Married couples also normally have greater financial resources, especially marriages in which both spouses are employed. Another benefit of being married might be increased participation in rehabilitation after a cardiovascular event.
“Our findings suggest that marriage has a protective effect on cardiovascular diseases, however, this could be attributed to the additional social and emotional support provided by having a spouse,” said lead researcher Chun Wai Wong, a cardiologist at Royal Stoke Hospital, Stoke-on-Trent, UK.
The Spanish contribution
Among the various previous studies analyzed by the experts at the University of Keele, one that stands out is a Spanish study directed by Dr. Luciano Consuegra, cardiologist-hemodynamist at the Santa Lucía General University Hospital in Cartagena, Murcia (Spain).
Dr. Consuegra’s team realized that after a myocardial infarction widows tended to die faster than married people with the same condition. Based on information on 7,400 patients treated at two hospitals in the region of Murcia, it appears that widows had a 30% greater chance of of premature death.
“We saw, for example, that widows took 40 minutes more than married people to go to the hospital after detecting the first warning signs of a heart attack, such as chest pain,” the doctor told the newspaper El País. According to Consuegra, however, the benefit is not specifically correlated with the fact of being married, but rather with “being accompanied.”
Marriage also protects against dementia
Wearing a wedding ring also offers a sort of “bonus” against the incidence of chronic degenerative diseases, particularly dementia. This is the result of a study published last November in the Journal of Neurology, Neurosurgery, and Psychiatry, and carried out by a team of researchers at University College London (UCL), studying the link between marital status and the risk of dementia. In fact, the scientists, including Dr. Andrew Sommerlad, a psychiatrist at UCL, think that there could be a “direct cognitive benefit of being married.”
The study, which analyzed the results of 15 separate studies containing data on 812,047 people from Europe, America, and Asia, shows that people who remain single throughout their lives have a 42% higher risk of developing dementia than do married people. Widows also are at higher risk, although somewhat less: 20% higher than married people, reports The Independent.

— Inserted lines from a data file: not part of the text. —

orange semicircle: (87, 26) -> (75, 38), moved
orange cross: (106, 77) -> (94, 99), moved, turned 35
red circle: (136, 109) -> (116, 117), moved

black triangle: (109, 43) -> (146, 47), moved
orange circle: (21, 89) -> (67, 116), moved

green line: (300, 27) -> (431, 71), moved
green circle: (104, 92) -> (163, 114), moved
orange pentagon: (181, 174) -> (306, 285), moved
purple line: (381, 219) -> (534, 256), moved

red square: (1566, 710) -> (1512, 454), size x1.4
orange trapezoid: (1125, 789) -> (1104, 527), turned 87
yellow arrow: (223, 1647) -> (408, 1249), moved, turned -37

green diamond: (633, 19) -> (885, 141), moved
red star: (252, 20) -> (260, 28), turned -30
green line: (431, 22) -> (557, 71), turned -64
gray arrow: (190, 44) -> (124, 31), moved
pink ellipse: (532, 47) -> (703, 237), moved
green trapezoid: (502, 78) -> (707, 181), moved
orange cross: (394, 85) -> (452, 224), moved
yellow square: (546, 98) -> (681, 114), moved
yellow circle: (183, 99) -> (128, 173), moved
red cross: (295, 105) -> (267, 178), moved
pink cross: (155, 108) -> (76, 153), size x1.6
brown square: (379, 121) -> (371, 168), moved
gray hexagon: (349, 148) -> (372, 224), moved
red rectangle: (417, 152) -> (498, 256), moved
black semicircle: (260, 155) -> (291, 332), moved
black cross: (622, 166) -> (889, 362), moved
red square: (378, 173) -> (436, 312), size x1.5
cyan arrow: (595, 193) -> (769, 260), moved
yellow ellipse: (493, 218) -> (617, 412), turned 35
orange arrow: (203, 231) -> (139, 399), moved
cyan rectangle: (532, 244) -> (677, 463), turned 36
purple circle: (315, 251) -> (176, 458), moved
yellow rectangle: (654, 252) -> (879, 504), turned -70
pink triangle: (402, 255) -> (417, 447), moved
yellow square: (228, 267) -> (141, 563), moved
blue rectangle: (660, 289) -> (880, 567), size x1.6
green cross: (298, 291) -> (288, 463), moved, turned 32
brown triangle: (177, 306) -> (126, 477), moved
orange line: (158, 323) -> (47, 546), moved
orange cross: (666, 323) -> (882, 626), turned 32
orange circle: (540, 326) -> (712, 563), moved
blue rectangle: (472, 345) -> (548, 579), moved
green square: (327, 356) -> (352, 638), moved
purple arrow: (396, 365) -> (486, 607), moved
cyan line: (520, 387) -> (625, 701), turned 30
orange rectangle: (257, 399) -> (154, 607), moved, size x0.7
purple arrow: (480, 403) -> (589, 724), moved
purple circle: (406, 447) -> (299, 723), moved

According to the authors of the study, the 42% increased risk of developing dementia among lifelong single people is comparable to other risks factors for dementia included in the guidelines of the National Institute for Health and Care Excellence, such as physical inactivity, less education, hypertension, and smoking.
Here too, there could be multiple causes for the benefits of being married , according to Laura Phipps of Alzheimer’s Research UK. “People who are married tend to be financially better off, a factor that is closely interwoven with many aspects of our health,” Phipps explains. “Spouses may help to encourage healthy habits, look out for their partner’s health and provide important social support.”
“We also think it’s possible to develop brain capacity, which is called cognitive reserve, to allow you to withstand damage within the brain for longer. You might be able to do that by having more of an education and maintaining an active mental and social life,” said Dr Andrew Sommerlad, a psychiatrist at UCL and one of the study’s researchers.
Therefore, even if marriage isn’t all a rose garden—on various occasions, Pope Francis has made allusions to plates flying —tying the knot can still be a kind of life insurance.